After high school, I went straight into community college. My life consisted of going from my car to my classroom and then back home. I made one long-lasting friend there, but otherwise I stuck to my normal schedule and some friends I had made in high school. I didn’t see this as a problem — I liked the friends I had, and I didn’t really see a reason to make more.
Meanwhile, my best friends from home went onto big universities where they joined Greek life. To be honest, I thought it was such a joke. I laughed at them endlessly and questioned why anyone would want to pay for friends.
But then I graduated from community college and found myself at Wayne State University in Detroit. I picked Wayne State because it’s in the heart of the city, which meant museums, theaters, great bars, and restaurants would all be minutes away. But I soon learned it’s also a growing university where Greek life and athletics are the major key to any social life. With my athletic days far behind me, I really only had one option.
So, I took a leap of faith. I rushed during my first fall there. I went in blindly, knowing nothing about the chapters in front of me. Soon I figured out one of my top choices was Alpha Epsilon Phi, a nationally known Jewish sorority with strong Jewish values. Suddenly, the idea of joining a sorority that aligned with my values sounded pretty enticing. Here was a group, finally, that didn’t mention Jesus or their Christian roots. I grew up in West Bloomfield, Michigan, known as West Jewfield to many. But even there I didn’t feel like I fit the typical “Jewish girl” mold. I was involved with BBYO but I still didn’t have many Jewish friends. I had a diverse friend group which was great, but I still wanted more friends like me.
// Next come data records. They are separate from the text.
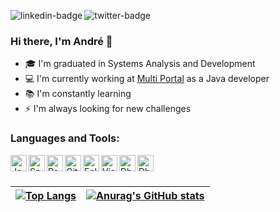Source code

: [<img align="left" alt="linkedin-badge" src="https://img.shields.io/badge/-LinkedIn-blue?style=flat-square&logo=Linkedin&logoColor=white"/>][linkedin]
[<img align="left" alt="twitter-badge" src="https://img.shields.io/badge/-Twitter-1ca0f1?style=flat-square&labelColor=1ca0f1&logo=twitter&logoColor=white"/>][twitter]
<br>

### Hi there, I'm André 👋

- 🎓 I'm graduated in Systems Analysis and Development
-	💻 I'm currently working at [Multi Portal](https://www.mportal.com.br) as a Java developer
- 📚 I'm constantly learning
- ⚡ I'm always looking for new challenges

### Languages and Tools:

[<img align="left" alt="Java" width="26px" src="https://cdn.icon-icons.com/icons2/2415/PNG/128/java_original_logo_icon_146458.png" />][java]
[<img align="left" alt="Spring" width="26px" src="https://www.clipartmax.com/png/small/30-300342_spring-data-team-spring-framework-icon.png" />][spring]
[<img align="left" alt="PostgreSQL" width="26px" src="https://img.icons8.com/color/2x/postgreesql.png" />][postgree]
[<img align="left" alt="Git" width="26px" src="https://cdn3.iconfinder.com/data/icons/social-media-2169/24/social_media_social_media_logo_git-128.png" />][git]
[<img align="left" alt="Eclipse IDE" width="26px" src="https://cdn.icon-icons.com/icons2/1381/PNG/128/eclipse_94656.png" />][eclipse]
[<img align="left" alt="Visual Studio Code" width="26px" src="https://img.icons8.com/color/72/visual-studio-code-2019.png" />][vscode]
[<img align="left" alt="Dbeaver" width="26px" src="https://git-fork.com/images/logo.png" />][fork]
[<img align="left" alt="Dbeaver" width="26px" src="https://icons.iconarchive.com/icons/papirus-team/papirus-apps/128/dbeaver-icon.png" />][dbeaver]
<br><br>

| [![Top Langs](https://github-readme-stats.vercel.app/api/top-langs/?username=andre-aps&theme=dark&layout=compact)](https://github.com/anuraghazra/github-readme-stats)  | [![Anurag's GitHub stats](https://github-readme-stats.vercel.app/api?username=andre-aps&theme=dark&hide=contribs,stars,issues)](https://github.com/anuraghazra/github-readme-stats) |
|:-:|:-:|

[linkedin]: https://www.linkedin.com/in/andre-aps/
[twitter]: https://twitter.com/andre_apss
[java]: https://www.oracle.com/br/java/technologies/
[spring]: https://spring.io/
[postgree]:https://www.postgresql.org/
[git]: https://git-scm.com/
[eclipse]: https://www.eclipse.org/downloads/
[vscode]: https://code.visualstudio.com/
[dbeaver]: https://dbeaver.io/
[fork]: https://git-fork.com/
But honestly, I didn’t think I’d get in.
I am far from the stereotypical sorority girl. I am curvy, sporty, have more guy friends than girls, and I don’t bite my tongue. I was taught to speak my mind and I always do. I feared that I wouldn’t fit in with the other girls. I thought they wouldn’t accept me because I wasn’t anything like the typical sorority girls I had seen in movies. I’m not the girl who pulls millions of guys at the bar, or who wears crop tops and booty shorts. I was also a little afraid that they would not like me because I was so outspoken. And yet, somehow, I got extended a bid to AEPhi.
Flash forward a few months, and I was initiated. I soon found myself in a place where you aren’t accepted because of your looks, but on what you can bring to the table.
A year later while recruiting, I learned that my chapter of AEPhi looks for women who are kind, accepting, and strong. I learned that we recruit women who want the best, not just for themselves, but for the all women around them. And I learned I was finally in a place where being Jewish is a bonus point.
Recently on Alma, I read of a woman who regretted joining a Jewish sorority because she found herself stuck in a “Jewish bubble” where she wasn’t spending time with anyone from a different background as her. I feel for her experience, but I’m grateful I can’t relate. Even though I was in a Jewish sorority, my chapter had Muslims and other non-Jews as members. It was also ethnically diverse, with Mexican and Asian women making up its diverse base. Truly it was filled with people of all backgrounds, so much so that us Jewish girls were actually outnumbered.
During my time in my chapter, I was our Jewish Heritage and Ritual Chair. My job was to bring Judaism into the conversation and make sure our chapter was upholding strong Jewish values. Through this role, I got to show a group of diverse woman a large part of who I am. I shared the stories of our holidays, Hebrew words, the meanings of tikkun olam and tzedakah. I held Shabbat dinners for our chapter and brought attention to anti-Semitism and other issues affecting Jews. Every single activity, PowerPoint, and event connected me more to my heritage and ancestors.
Inside our chapter, the Jewish girls were all extremely close, yet still very accepting of everyone else. We were happy to have people on campus to light Hanukkah candles with, who were always down to go get some lox and bagels. On a national level, I also became connected with Jewish women from all across the country — women whom I could lean on for anything. When tragedy struck our community, all AEPhis were there for one another.
In my case, joining a Jewish sorority was beyond worth it. I suppose the joke is on me because every single penny was well spent, and I would do it all over again if I got the chance. I wouldn’t want to pass up on an opportunity that allowed me to wear both my letters and Judaism with so much pride.